What is required: Render the stretch from the start of the records through the line containing "crop and rotate: angle" as a numbered list, omitting any blank lines.

-- begin Material to process --

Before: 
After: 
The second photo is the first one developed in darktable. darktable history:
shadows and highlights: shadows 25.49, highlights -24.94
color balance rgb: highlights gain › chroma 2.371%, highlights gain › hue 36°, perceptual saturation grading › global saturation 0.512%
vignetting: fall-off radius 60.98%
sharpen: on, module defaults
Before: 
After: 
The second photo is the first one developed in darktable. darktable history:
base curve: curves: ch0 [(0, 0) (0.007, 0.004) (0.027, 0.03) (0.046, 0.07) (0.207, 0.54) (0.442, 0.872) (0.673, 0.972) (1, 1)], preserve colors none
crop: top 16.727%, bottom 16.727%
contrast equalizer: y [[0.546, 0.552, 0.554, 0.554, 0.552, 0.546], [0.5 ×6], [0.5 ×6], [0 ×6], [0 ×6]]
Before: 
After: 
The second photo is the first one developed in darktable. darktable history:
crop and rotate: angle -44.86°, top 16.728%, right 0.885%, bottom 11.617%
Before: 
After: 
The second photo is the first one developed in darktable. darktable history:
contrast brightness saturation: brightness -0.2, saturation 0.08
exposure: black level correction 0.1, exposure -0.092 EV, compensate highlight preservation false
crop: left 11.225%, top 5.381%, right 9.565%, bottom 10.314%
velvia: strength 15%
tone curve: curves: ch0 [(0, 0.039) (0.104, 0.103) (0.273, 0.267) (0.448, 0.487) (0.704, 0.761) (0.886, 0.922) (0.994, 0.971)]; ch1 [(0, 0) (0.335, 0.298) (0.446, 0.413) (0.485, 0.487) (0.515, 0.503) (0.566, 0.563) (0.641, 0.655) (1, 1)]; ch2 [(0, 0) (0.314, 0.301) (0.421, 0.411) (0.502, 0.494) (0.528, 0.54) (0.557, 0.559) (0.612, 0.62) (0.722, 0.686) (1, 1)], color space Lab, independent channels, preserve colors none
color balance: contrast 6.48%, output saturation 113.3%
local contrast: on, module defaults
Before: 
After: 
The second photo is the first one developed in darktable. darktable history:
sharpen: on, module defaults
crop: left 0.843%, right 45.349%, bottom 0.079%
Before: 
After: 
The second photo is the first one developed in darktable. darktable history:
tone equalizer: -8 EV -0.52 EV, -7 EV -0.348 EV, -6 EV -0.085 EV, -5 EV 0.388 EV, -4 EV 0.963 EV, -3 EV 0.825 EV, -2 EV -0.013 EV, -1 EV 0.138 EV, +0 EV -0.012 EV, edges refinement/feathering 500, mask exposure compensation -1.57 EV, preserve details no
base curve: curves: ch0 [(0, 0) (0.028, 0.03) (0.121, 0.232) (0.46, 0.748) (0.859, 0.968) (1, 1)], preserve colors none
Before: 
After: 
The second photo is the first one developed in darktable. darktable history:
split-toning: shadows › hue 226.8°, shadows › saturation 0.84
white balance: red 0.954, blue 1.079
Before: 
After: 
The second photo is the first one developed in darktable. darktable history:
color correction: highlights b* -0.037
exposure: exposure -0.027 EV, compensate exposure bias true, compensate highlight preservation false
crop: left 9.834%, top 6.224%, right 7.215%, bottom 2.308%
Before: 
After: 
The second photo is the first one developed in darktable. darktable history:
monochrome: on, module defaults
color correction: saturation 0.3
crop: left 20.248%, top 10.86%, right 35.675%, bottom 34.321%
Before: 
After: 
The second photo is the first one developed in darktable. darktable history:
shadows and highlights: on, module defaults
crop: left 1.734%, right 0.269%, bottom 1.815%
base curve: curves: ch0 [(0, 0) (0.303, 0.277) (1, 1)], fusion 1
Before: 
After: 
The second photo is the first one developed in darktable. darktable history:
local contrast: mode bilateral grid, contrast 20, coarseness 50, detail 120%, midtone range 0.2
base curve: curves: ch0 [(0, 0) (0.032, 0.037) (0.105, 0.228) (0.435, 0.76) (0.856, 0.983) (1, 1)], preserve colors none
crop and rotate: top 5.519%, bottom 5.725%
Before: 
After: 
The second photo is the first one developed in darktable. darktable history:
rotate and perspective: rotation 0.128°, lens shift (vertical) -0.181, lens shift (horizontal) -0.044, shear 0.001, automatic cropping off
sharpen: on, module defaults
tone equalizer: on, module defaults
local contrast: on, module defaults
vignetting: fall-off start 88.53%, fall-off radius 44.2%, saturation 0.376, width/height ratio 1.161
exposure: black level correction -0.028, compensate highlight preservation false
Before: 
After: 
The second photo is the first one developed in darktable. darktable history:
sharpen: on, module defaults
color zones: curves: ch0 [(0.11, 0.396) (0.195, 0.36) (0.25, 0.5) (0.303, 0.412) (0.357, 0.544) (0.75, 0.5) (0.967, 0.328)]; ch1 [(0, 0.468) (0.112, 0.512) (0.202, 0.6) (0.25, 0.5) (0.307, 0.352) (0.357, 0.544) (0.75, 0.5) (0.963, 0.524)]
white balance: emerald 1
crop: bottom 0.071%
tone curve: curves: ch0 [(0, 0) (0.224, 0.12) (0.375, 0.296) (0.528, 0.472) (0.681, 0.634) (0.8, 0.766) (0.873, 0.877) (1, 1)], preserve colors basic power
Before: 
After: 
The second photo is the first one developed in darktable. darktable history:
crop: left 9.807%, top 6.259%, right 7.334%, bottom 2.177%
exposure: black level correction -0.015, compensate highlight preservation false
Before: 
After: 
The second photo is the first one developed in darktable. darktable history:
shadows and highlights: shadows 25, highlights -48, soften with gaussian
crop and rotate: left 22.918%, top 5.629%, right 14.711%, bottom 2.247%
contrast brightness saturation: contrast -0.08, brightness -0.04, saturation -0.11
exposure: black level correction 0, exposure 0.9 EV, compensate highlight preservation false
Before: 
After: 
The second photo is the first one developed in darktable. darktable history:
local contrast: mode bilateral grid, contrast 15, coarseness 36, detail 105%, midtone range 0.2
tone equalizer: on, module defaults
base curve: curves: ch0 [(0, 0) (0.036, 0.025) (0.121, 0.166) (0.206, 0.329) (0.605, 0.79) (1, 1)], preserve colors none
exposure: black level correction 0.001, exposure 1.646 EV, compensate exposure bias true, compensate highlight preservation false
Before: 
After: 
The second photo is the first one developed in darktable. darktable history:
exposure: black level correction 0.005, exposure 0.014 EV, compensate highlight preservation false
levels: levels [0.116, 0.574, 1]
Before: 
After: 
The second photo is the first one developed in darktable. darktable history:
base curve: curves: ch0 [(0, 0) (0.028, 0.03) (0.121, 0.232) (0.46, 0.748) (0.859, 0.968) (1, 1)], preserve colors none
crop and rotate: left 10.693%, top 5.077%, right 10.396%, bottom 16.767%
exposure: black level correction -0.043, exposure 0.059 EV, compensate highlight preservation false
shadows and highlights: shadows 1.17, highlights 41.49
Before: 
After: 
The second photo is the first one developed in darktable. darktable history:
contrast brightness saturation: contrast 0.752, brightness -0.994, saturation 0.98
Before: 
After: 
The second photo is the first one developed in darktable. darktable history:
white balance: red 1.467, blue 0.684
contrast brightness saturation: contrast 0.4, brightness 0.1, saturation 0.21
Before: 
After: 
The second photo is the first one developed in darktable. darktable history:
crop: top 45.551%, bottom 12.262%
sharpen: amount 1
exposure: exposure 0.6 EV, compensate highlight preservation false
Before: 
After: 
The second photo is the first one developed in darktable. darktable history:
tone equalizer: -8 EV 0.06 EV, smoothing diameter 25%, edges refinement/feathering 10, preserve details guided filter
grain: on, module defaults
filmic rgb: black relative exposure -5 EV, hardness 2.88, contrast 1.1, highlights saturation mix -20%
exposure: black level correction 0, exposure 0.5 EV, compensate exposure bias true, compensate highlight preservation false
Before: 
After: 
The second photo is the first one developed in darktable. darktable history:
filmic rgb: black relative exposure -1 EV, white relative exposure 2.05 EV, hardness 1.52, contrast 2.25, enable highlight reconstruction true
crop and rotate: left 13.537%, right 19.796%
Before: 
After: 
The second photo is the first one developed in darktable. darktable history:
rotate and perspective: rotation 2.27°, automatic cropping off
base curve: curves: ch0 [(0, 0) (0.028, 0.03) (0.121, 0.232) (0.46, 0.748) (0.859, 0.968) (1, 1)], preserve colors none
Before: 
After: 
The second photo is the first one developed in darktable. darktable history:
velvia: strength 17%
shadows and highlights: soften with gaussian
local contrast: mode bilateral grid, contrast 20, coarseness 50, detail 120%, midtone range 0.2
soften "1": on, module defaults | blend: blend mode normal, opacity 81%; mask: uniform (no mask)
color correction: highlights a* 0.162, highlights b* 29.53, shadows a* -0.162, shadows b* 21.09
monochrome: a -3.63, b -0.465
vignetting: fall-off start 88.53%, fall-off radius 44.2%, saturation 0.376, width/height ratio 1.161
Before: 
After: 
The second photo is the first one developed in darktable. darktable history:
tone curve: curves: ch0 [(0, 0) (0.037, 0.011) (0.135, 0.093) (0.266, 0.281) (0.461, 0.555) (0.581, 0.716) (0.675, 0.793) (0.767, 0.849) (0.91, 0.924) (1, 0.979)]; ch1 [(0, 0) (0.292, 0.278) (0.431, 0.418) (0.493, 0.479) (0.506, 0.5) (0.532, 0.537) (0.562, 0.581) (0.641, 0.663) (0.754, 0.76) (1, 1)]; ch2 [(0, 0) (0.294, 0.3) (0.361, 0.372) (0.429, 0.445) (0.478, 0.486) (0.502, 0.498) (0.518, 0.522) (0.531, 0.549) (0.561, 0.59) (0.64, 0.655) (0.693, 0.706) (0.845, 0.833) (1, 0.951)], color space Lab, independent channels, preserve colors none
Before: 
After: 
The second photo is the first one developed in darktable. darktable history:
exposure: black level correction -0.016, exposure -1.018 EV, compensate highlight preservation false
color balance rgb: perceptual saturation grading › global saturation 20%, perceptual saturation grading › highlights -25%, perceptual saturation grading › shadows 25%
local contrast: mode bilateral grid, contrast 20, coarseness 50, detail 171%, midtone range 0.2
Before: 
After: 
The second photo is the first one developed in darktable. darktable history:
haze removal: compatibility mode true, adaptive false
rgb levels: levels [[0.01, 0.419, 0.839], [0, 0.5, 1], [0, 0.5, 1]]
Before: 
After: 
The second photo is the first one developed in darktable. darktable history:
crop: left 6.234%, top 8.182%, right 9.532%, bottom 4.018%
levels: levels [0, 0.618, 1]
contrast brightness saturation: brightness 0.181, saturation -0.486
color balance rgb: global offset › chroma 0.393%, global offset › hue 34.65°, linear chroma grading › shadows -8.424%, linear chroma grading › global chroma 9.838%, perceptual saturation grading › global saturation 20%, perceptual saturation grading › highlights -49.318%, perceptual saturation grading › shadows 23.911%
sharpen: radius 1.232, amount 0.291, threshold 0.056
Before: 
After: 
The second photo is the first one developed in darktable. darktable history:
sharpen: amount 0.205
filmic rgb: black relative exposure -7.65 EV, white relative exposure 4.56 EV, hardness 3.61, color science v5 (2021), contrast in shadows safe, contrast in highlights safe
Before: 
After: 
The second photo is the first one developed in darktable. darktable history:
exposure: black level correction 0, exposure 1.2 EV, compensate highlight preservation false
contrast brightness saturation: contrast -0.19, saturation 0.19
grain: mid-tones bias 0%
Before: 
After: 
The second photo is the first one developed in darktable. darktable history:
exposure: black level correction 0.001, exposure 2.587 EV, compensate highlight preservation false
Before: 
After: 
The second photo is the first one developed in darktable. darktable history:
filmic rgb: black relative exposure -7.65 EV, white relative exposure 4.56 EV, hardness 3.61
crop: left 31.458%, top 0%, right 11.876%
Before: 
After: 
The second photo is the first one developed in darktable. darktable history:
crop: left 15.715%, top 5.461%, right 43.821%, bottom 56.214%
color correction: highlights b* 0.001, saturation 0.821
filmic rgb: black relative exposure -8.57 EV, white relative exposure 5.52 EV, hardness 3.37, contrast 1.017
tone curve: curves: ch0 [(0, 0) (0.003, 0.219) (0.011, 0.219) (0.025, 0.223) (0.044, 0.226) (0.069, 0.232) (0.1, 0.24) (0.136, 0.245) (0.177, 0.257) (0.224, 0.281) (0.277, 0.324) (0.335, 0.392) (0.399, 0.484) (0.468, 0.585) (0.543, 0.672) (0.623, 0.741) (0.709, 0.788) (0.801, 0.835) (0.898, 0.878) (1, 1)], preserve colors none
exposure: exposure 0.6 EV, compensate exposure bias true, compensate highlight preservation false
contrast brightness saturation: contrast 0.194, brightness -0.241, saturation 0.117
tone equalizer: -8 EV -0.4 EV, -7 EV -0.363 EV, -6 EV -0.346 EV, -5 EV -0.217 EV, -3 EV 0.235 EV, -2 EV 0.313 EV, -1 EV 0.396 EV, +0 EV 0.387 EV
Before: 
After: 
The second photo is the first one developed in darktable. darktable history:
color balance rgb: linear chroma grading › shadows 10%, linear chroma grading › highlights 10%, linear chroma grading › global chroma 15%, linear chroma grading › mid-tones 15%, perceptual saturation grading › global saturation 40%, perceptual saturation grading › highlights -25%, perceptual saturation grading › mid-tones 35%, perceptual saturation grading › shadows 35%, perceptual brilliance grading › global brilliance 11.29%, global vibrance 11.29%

-- end Material to process --

Answer to the problem:
1. Before: 
2. After: 
3. The second photo is the first one developed in darktable. darktable history:
4. shadows and highlights: shadows 25.49, highlights -24.94
5. color balance rgb: highlights gain › chroma 2.371%, highlights gain › hue 36°, perceptual saturation grading › global saturation 0.512%
6. vignetting: fall-off radius 60.98%
7. sharpen: on, module defaults
8. Before: 
9. After: 
10. The second photo is the first one developed in darktable. darktable history:
11. base curve: curves: ch0 [(0, 0) (0.007, 0.004) (0.027, 0.03) (0.046, 0.07) (0.207, 0.54) (0.442, 0.872) (0.673, 0.972) (1, 1)], preserve colors none
12. crop: top 16.727%, bottom 16.727%
13. contrast equalizer: y [[0.546, 0.552, 0.554, 0.554, 0.552, 0.546], [0.5 ×6], [0.5 ×6], [0 ×6], [0 ×6]]
14. Before: 
15. After: 
16. The second photo is the first one developed in darktable. darktable history:
17. crop and rotate: angle -44.86°, top 16.728%, right 0.885%, bottom 11.617%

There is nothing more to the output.